It seemed to be straight-forward. El Molinon, the stadium of Real Sporting de Gijon, Sporting Gijon for short, is said to be the oldest in Spain still in use and it may well be. But football began and is thankfully still played on football fields with terraces and stands just aspirations so in terms of antiquity perhaps the question should be what is Spain's oldest ground. And there the picture is less clear.
El Molinon 1917
El Molinon, in Spanish The Big Mill, or at least the land on which it now stands, is said first to have seen the beautiful game in May 1908. Sporting had been founded in 1905 but did not play its first match until 1907 and clearly that was on a pitch elsewhere. And until 1917 the club is actually recorded as using other locations for games, albeit close by in the still neighbouring, riverside Parque Isabel la Catolicat.
El Molinon
However, the process of actually acquiring the El Molinon terrain, one not completed until 1924, and adding infrastructure - enclosure and a wooden stand - seems to have been begun in 1915 with the first official match not taking place until April 1917. Thus it was only from that date it became, first, a recognisable stadium, with its current capacity of 30,000, and, second, the club's continuously official home. And therein lies something of a quandary.
El Rubial 1918
On the other side of Spain, a thousand kilometres south and east from the Atlantic port-city in Asturias, coastal still but on the Mediterranean, is the town of Aguilas with its stadium, El Rubial, The Blond. The town itself has a population of 35,000, an eighth of Gijon's. It's football-ground with a 4,000 capacity is proportionally about the same. Gijon plays just now nationally in La Liga's second division, Aguilas F.C. regionally in Spain's fourth tier. Yet, off-field they are quiet rivals.
El Rubial
It is known that on 19th January 1913 a recorded match took place between Sociedad Levantina and the town's then football team, Club Deportivo Aguileno, "in the new field ........... behind the electricity factory" with indication it was neither the first played, nor there.
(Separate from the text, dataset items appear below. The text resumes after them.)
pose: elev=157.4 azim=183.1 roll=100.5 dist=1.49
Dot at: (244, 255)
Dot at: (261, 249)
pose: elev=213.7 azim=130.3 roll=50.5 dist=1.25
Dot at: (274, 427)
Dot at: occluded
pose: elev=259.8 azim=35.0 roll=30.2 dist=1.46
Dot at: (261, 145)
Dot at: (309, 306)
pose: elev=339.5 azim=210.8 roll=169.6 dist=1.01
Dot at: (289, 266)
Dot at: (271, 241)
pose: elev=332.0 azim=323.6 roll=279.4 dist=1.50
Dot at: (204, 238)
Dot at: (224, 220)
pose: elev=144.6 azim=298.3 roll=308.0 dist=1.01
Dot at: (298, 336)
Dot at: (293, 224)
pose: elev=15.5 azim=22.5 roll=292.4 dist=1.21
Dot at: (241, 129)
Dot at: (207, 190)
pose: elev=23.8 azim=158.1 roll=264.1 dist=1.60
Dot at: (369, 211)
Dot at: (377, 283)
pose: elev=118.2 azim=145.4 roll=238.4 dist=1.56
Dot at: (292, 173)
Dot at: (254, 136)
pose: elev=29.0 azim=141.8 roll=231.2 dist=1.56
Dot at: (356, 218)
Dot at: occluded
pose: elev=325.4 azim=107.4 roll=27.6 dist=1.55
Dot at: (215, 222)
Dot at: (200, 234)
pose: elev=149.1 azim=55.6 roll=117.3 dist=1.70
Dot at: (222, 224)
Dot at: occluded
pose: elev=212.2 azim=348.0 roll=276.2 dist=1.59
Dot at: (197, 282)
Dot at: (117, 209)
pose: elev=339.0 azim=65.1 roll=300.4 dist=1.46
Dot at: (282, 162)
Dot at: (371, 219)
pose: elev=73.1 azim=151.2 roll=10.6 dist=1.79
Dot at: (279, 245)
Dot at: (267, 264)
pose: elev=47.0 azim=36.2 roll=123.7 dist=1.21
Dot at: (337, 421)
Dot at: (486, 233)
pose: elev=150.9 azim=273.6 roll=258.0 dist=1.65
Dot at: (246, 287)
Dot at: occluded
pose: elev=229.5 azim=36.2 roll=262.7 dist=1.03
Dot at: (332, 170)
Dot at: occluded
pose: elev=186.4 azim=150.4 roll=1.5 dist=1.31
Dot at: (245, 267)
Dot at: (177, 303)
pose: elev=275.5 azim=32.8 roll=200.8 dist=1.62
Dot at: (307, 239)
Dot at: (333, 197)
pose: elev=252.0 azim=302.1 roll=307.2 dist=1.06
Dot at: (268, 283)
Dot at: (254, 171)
It was ground the founder and coach of that local team, Juan Gray, the Scot, John Watson Gray, who had lived in the town for two decades, would in June 1915 purchase and then, prior to retiring to Britain, grant in perpetuity to the community on condition that sport would continue to be played on it. And that is the case ever since, with the street in front now called Calle Juan Gray and much of the tight, immaculate stadium, coincidentally or not, itself painted white and blue.
Now there is no question that El Rubial is equivalent to El Molinon. The former's stand was only added in 1954 and on land that had to be purchased in addition to that already used. Prior to that it was just a football ground. But 1913 or even earlier is before 1917 and continuity is continuity. So perhaps we can settle for the following. Sporting Gijon's football stadium is the oldest one still in use in Spain, perhaps Iberia, Aguilas has the oldest functioning football ground in the same and to you is left the choice of which is more important. As a Scot I haver not.